Imagine if you will for a moment, if watching lives unravel were a spectator sport, and the elderly woman suffering from Cotard delusions was in Banda, Indonesia during the height of the ‘head-hunting’ mass hysteria event, and the terrified people gained courage to look out a boarded window, and they saw the elderly woman in the dark, wondering aimlessly looking for her burial plot, their belief in a government conspiracy would be confirmed, because they actually saw someone, but the elderly lady believed she was dead, therefore no one could actually see her, because she believed she was not there. So if the entire town is trapped in a full mental breakdown, evenly split by these two recognized mental disorders, who would be the authority, and how would anyone know, who was of right mind and who was insane.

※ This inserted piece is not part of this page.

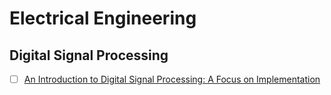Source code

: # Electrical Engineering

## Digital Signal Processing

  - [ ] [An Introduction to Digital Signal Processing: A Focus on Implementation](https://www.riverpublishers.com/pdf/ebook/RP_E9788792982032.pdf)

While the aforementioned occurrences materialized both miles and centuries a part, in 2014, in a small town, located along the shores of Lake Superior, a quiet, peaceful place and its law-abiding citizens, would be confronted by both rare, psychological disorders, sending the town spinning so fast, they would arrive at the depths of crazy, before anyone could seize control. On a beautiful Sunday morning, the sky would emerge from darkness in a serene shade of blue. The long winter chill had finally released its grasped, and the sun’s warm rays of spring time, gave the air the perfect temperature at last. But the people chose to ignore a day of perfect weather, and irony’s incredibly transparent display, would fly way over their heads, when families leapt into their cars and darted toward their house of worship.

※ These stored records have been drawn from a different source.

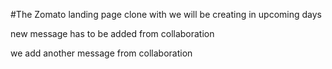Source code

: #The Zomato landing page clone with we will be creating in upcoming days  

new message has to be added from collaboration

we add another message from collaboration



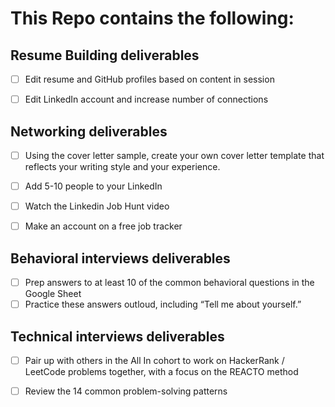 # This Repo contains the following:

## Resume Building deliverables 
- [ ] Edit resume and GitHub profiles based on content in session


- [ ] Edit LinkedIn account and increase number of connections

## Networking deliverables 
- [ ] Using the cover letter sample, create your own cover letter template that reflects your writing style and your experience. 

- [ ] Add 5-10 people to your LinkedIn

- [ ] Watch the Linkedin Job Hunt video

- [ ] Make an account on a free job tracker

## Behavioral interviews deliverables 
- [ ] Prep answers to at least 10 of the common behavioral questions in the Google Sheet
- [ ] Practice these answers outloud, including “Tell me about yourself.”

## Technical interviews deliverables 
- [ ] Pair up with others in the All In cohort to work on HackerRank / LeetCode problems together, with a focus on the REACTO method
- [ ] Review the 14 common problem-solving patterns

Speeding north up Maple Street, was John Peters and his clan. By all accounts, John was a good man. Treated his wife and kids with love, respect and led by example, living by the Good Book. But when he got wind that the pastor of their church had leased a section of the grounds to a group of Muslims, he had to put his foot down. Driving erratically down Fern Drive, was Maxine Long with her two teenaged kids also in the car. She had heard that the minister had lost his mind, and was going to perform a same-sex union, in the same building where she gave tithes. So absorbed, in her righteousness was she, she failed to notice the bruises on her youngest son’s face, from the oppressive bullying he was facing each and every day. And no matter how she tried, his older sister could not get him to smile. Heading west on Mustard Road, was Robert Long, who supposedly was at work, but was chasing after the car in front him, to stop his mistress from telling his wife. And by total coincidence, two completely separate parties formed a caravan, all headed to the same place. Driving east on Snowbell Lane, in the first five cars of the procession, were worshippers of the Muslim faith, who were thrilled to finally have a communal place to pray. And the six cars following their path, were two wedding parties, holding their ceremonies together. Sheila & June, and Frank & Brady, were elated to be surrounded by family and friends, who would get to see them finally tie the knot.
The pastor stood in the mirror, his loving wife helping to straighten his tie, as he welcomed, with trepidation, a new day, for he had been on the losing side of both battles. But one fine morning, he embraced his calling as a leader of a diverse land, and made his peace with his personal feelings, now intending to lead his flock into the promised land.